━━━━━ DATASET RECORDS ━━━━━
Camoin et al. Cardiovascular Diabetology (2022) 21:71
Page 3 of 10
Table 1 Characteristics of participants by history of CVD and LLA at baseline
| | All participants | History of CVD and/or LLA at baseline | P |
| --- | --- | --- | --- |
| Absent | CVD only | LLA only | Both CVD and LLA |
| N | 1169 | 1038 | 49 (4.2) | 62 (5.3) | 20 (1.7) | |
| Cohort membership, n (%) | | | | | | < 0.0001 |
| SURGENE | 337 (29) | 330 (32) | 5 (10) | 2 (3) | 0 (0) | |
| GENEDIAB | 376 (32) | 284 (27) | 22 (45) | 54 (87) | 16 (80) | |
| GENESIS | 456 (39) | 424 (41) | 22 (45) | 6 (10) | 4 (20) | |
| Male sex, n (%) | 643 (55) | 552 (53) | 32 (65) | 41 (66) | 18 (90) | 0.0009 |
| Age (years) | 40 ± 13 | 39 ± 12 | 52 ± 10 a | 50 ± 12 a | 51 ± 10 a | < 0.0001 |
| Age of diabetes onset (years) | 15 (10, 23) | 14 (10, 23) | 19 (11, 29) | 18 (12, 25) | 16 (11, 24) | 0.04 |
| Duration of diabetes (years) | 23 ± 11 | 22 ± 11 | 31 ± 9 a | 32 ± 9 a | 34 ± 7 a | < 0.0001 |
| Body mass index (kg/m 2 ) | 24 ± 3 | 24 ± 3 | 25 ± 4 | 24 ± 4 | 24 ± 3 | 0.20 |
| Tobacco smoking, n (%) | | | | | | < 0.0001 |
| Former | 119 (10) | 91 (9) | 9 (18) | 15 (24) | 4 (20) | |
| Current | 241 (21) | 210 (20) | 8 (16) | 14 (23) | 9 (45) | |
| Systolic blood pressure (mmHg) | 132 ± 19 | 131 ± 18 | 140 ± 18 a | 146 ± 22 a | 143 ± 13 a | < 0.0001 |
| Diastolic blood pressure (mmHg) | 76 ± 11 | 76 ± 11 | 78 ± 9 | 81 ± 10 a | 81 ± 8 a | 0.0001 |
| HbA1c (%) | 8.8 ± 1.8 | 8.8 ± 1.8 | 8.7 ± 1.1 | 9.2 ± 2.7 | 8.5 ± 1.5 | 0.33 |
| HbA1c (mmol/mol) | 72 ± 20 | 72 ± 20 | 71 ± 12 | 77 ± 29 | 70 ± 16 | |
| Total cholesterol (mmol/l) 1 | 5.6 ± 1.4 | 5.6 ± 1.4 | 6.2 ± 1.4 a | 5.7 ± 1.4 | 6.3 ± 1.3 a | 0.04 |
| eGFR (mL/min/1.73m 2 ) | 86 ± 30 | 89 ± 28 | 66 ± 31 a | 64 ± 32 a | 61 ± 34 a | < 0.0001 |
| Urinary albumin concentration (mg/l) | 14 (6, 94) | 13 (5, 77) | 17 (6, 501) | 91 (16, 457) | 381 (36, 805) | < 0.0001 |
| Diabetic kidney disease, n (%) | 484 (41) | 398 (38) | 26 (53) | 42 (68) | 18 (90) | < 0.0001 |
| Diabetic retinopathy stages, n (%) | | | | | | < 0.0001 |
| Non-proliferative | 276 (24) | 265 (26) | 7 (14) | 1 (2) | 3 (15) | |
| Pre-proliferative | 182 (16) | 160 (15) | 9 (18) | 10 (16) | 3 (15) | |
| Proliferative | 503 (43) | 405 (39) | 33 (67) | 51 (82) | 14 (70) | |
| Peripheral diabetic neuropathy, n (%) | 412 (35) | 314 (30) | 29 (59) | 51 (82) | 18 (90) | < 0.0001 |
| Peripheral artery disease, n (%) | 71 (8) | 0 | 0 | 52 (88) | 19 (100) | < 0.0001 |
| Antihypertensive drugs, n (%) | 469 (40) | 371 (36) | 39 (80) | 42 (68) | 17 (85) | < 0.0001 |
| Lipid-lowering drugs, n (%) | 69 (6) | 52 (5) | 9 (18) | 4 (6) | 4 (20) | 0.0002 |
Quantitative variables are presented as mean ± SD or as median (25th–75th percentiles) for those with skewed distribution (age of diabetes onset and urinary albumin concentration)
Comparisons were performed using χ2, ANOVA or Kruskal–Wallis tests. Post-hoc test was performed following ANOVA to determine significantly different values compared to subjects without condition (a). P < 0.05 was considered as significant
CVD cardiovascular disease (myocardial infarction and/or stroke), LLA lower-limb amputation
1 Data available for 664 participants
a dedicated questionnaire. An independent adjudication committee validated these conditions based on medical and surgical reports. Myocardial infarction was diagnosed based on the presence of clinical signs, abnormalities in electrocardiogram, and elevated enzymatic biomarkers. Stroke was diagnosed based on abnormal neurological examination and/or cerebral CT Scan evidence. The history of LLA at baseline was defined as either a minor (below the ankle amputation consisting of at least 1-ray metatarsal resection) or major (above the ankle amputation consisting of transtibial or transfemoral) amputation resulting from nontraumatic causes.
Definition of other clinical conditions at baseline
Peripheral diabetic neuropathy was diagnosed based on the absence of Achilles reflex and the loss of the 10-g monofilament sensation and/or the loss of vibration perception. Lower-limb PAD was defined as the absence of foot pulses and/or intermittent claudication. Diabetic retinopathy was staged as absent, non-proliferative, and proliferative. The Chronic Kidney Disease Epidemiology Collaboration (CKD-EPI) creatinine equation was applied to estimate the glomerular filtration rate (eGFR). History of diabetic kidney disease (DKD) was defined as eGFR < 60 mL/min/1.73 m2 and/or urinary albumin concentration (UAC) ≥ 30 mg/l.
━━━━━
**WHAT NEEDS TO BE DONE**
Look through the entries above. Copy each line in which the string "onset" occurs.

**YOUR SOLUTION**
| Age of diabetes onset (years) | 15 (10, 23) | 14 (10, 23) | 19 (11, 29) | 18 (12, 25) | 16 (11, 24) | 0.04 |
Quantitative variables are presented as mean ± SD or as median (25th–75th percentiles) for those with skewed distribution (age of diabetes onset and urinary albumin concentration)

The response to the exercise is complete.